The spread of COVID-19 has put many Canadians on edge. Coughs and masks are new sources of anxiety as we go about our lives. This is understandable. We want to be safe. But the potential for division is high, and we need to actively build trust in scary times.
A few weeks ago, I witnessed an incident at the library. A young man bumped into an elderly East Asian man’s backpack. The latter retaliated. Within 30 seconds, the conversation degenerated. The younger man accused the elder of first bringing SARS and “now this virus” into the country. As trust in fellow Canadians erodes, it can manifest as xenophobia, racism and other ways.
Many have confidence in the public health-care system, but what about recent travellers, coughing commuters or anxious co-workers? Our neighbours and acquaintances? This is a crucial time. We will remember this moment as one that shaped our country for better or worse.
Former governor general David Johnston wrote that although trust in institutions and each other plays a foundational role in Canadian society, we rarely contemplate trust because it is “always more noticeable in its absence than its presence.”

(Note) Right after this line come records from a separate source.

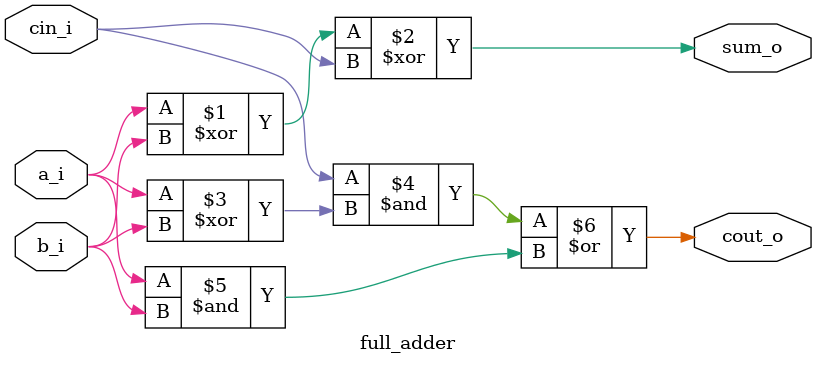
<source format=sv>
`timescale 1ns / 1ps

module full_adder(
    input logic a_i,
    input logic b_i,
    input logic cin_i,
    output logic sum_o,
    output logic cout_o
    );
    
    assign sum_o = (a_i ^ b_i) ^ cin_i;
    assign cout_o = (cin_i & (a_i ^ b_i)) | (a_i & b_i); 
endmodule

</source>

Now is a time for noticing.
Fostering trust isn’t just about being good countrymen. It engenders affinity, which inclines us to help the vulnerable. We care for people we like and trust. This helped societies survive epidemics throughout history. Certainly, some people will be irresponsible. But our trust does not need to be naïve.
Here’s how we can begin repairing the divide COVID-19 has wedged between Canadians.
As an initial step, be friendly. Responsibility becomes more natural when we don’t think every person around us is a jerk. Don’t assume other people are villains. This raises tension, makes us quick to lash out and fragments trust. This does not mean ignoring risk or assuming people are sterile saints. Concerns about viral transmission are real. If the commuter beside you coughs repeatedly, it’s still reasonable to take a step back. That would be sensible for any illness. But fostering trust is about a state of community, a feeling of solidarity and not suspicion.
Practise socially positive behaviours. Rather than ensuring a person sees your dirty look — which of course many of us are prone to do — smile and say we’re all just trying to be careful. Maybe less judgment will result in their being more proactive about safer behaviours, rather than a negative reaction.
“Responsibility grows when we realize that we have all benefited from living in this country.”
Everyone’s a little scared. That’s important to admit. It promotes common understanding in the moment. If we see people reacting in that light, and more importantly see how we might similarly react, it moderates defensiveness and derision. This opens the door to discourse on safety and individual responsibility.
These first steps ease tension between us. But societal trust requires more.
This means being informed, reporting symptoms and adhering to quarantine, which helps others and ourselves. Part of disease control effectiveness in countries like Taiwan, where I am from, is quick and deliberate governmental interventions, which have included publishing the names of those who violate quarantine and hefty fines. I imagine many are less partial to these measures in Canada. Here, greater individual freedom means taking that freedom and trying to work from home and reminding our loved ones to avoid unnecessary risks.
What may be underappreciated in Taiwan’s success is the mindset of the self as more interdependent as opposed to independent. There is a sense of communal responsibility beyond personal interests that Canadians can benefit from. Stricter measures on individuals are accepted as necessary for public well-being. For example, it is commonplace to wear masks for a cold. It’s a public marker of individual responsibility. We need to see social distancing and masks as such markers and encourage them.
We must reflect on our civic duties. Responsibility grows when we realize that we have all benefited from living in this country. Democracies are built on the idea that a society is made up of individuals. If we think safe practices are just for others or we hoard supplies with no regard for others’ needs, we may open the door to draconian measures of lockdown.
Even those who scoff or have little affinity for their fellow Canadians need to see that, whether we like it or not, our neighbours are who we have around us. That means learning to live with each other no matter the circumstances. Societies function better when we treat each other well.
We can help make taking the responsible route easier for one another. Being quarantined is not easy. But isolation is dampened when we make the time to connect over video chat or by phone. We can create online forums for people to discuss their experiences. Care packages assist quarantine and demonstrate affection. We can facilitate responsibility by making self-isolation appreciated.
Finally, when we see ourselves as part of a collective, we can show compassion for those who do have the virus. The villain is not other people, it is the disease. We could have been the ones affected, and still may be. Beating this thing means caring for every person affected by COVID-19. This is at the heart of what it means to believe in human equality. Lose this and Canada ceases to be Canada.
These are minor practices, but they can nudge our culture in a positive direction. We will still be here when this virus passes. It can be a catalyst for shaping our society, a chance for us to look back and say that we lived through it well. We can learn lessons for the future and find the silver lining. Prevent a dirty look. Call a recently landed traveller. It’ll increase communality, and individual responsibility will grow organically. Start a positive cycle.
We’ll all feel a little more Canadian.